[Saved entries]
----------------

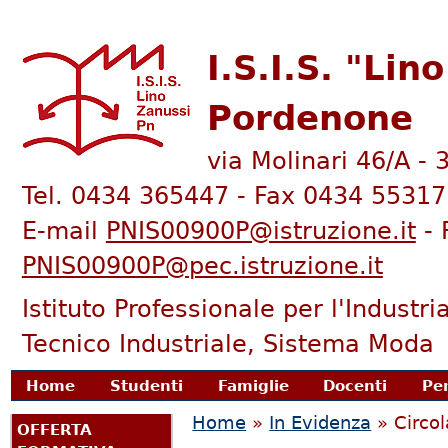
I.S.I.S. "Lin
Pordenone
via Molinari 46/A -
Tel. 0434 365447 - Fax 0434 55317
E-mail
PNIS00900P@istruzione.it
- 
PNIS00900P@pec.istruzione.it
Istituto Professionale per l'Industria
Tecnico Industriale, Sistema Moda
enu principale
Home
Studenti
Famiglie
Docenti
Pe
Tu sei qui
Home
»
In Evidenza
» Circol
OFFERTA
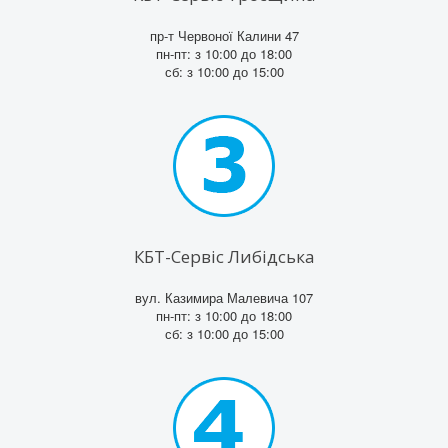
пр-т Червоної Калини 47
пн-пт: з 10:00 до 18:00
сб: з 10:00 до 15:00
КБТ-Сервіс Либідська
вул. Казимира Малевича 107
пн-пт: з 10:00 до 18:00
сб: з 10:00 до 15:00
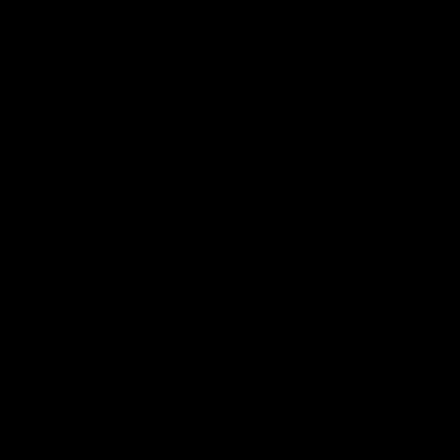
Kiedy sprzęt konsumencki okazuje się
niewystarczający
Urządzenia dostępne dla klientów indywidualnych są zazwyczaj
projektowane z myślą o podstawowych zastosowaniach.
Sprawdzają się przy wykrywaniu prostych nadajników lub
sygnałów emitowanych w sposób ciągły, jednak ich skuteczność
maleje w przypadku bardziej zaawansowanych konstrukcji.
Profesjonalne urządzenia wykorzystywane przez specjalistów
oferują większą czułość, szerszy zakres analizy oraz możliwość
dokładniejszego określenia źródła sygnału. W praktyce różnica
między sprzętem konsumenckim a profesjonalnym może mieć
kluczowe znaczenie dla skuteczności kontroli.
Dlaczego nie każdy podsłuch emituje sygnał
Wiele osób zakłada, że każde urządzenie szpiegujące można wykryć
poprzez analizę emisji radiowych. Jest to błędne założenie. Niektóre
podsłuchy zapisują dane lokalnie i nie przesyłają ich na bieżąco,
inne aktywują transmisję wyłącznie w określonych momentach.
Istnieją również rozwiązania wykorzystujące przewodowe metody
przesyłu informacji. W takich przypadkach standardowe detektory
RF mogą nie zarejestrować żadnej aktywności, mimo że urządzenie
faktycznie znajduje się w kontrolowanym miejscu.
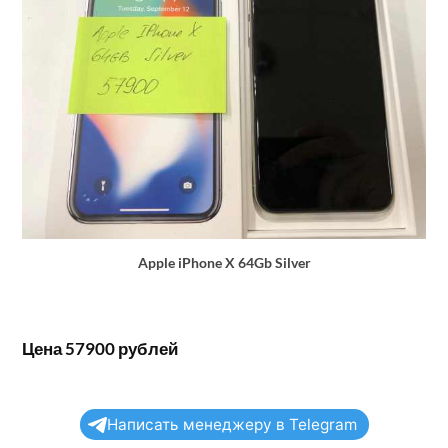
Apple iPhone X 64Gb Silver
Цена 57900 рублей
Написать менеджеру в Telegram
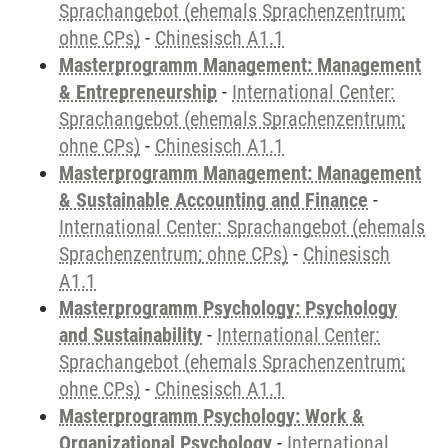
Sprachangebot (ehemals Sprachenzentrum;
ohne CPs)
-
Chinesisch A1.1
Masterprogramm Management: Management
& Entrepreneurship
-
International Center:
Sprachangebot (ehemals Sprachenzentrum;
ohne CPs)
-
Chinesisch A1.1
Masterprogramm Management: Management
& Sustainable Accounting and Finance
-
International Center: Sprachangebot (ehemals
Sprachenzentrum; ohne CPs)
-
Chinesisch
A1.1
Masterprogramm Psychology: Psychology
and Sustainability
-
International Center:
Sprachangebot (ehemals Sprachenzentrum;
ohne CPs)
-
Chinesisch A1.1
Masterprogramm Psychology: Work &
Organizational Psychology
-
International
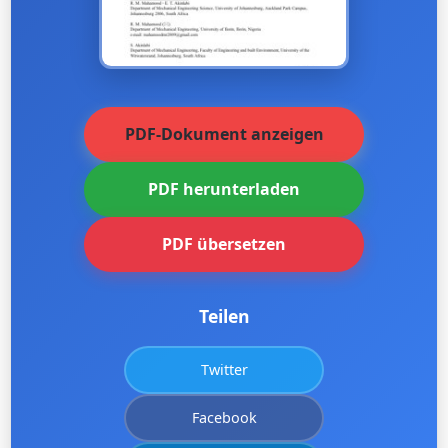
PDF-Dokument anzeigen
PDF herunterladen
PDF übersetzen
Teilen
Twitter
Facebook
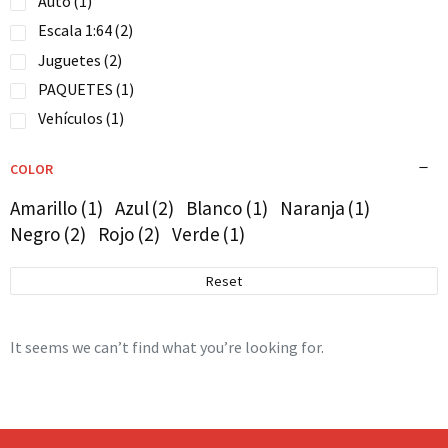
Auto
(1)
Escala 1:64
(2)
Juguetes
(2)
PAQUETES
(1)
Vehículos
(1)
COLOR
Amarillo
(1)
Azul
(2)
Blanco
(1)
Naranja
(1)
Negro
(2)
Rojo
(2)
Verde
(1)
Reset
It seems we can’t find what you’re looking for.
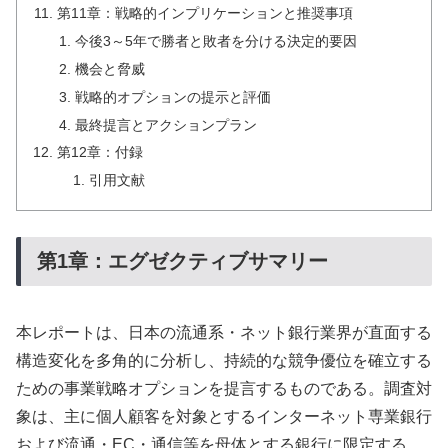
第11章：戦略的インプリケーションと推奨事項
今後3～5年で勝者と敗者を分ける決定的要因
機会と脅威
戦略的オプションの提示と評価
最終提言とアクションプラン
第12章：付録
引用文献
第1章：エグゼクティブサマリー
本レポートは、日本の流通系・ネット銀行業界が直面する
構造変化を多角的に分析し、持続的な競争優位を確立する
ための事業戦略オプションを提言するものである。調査対
象は、主に個人顧客を対象とするインターネット専業銀行
および流通・EC・通信等を母体とする銀行に限定する。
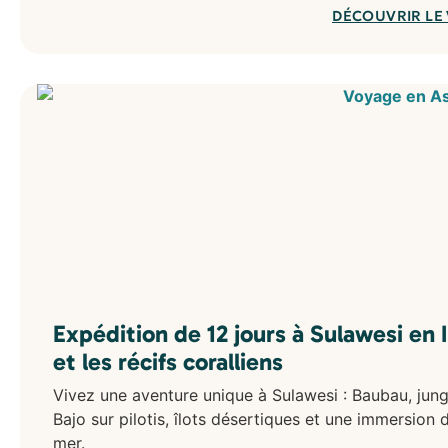
DÉCOUVRIR LE
Expédition de 12 jours à Sulawesi en
et les récifs coralliens
Vivez une aventure unique à Sulawesi : Baubau, jungle
Bajo sur pilotis, îlots désertiques et une immersion d
mer.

----------------

— Exercise objective —
Take the line containing "Expédition de 12 jours à Sulawesi en" as the start and the last line of the data as the end, and reproduce that range exactly.

— Exercise response —
Expédition de 12 jours à Sulawesi en
et les récifs coralliens
Vivez une aventure unique à Sulawesi : Baubau, jungle
Bajo sur pilotis, îlots désertiques et une immersion d
mer.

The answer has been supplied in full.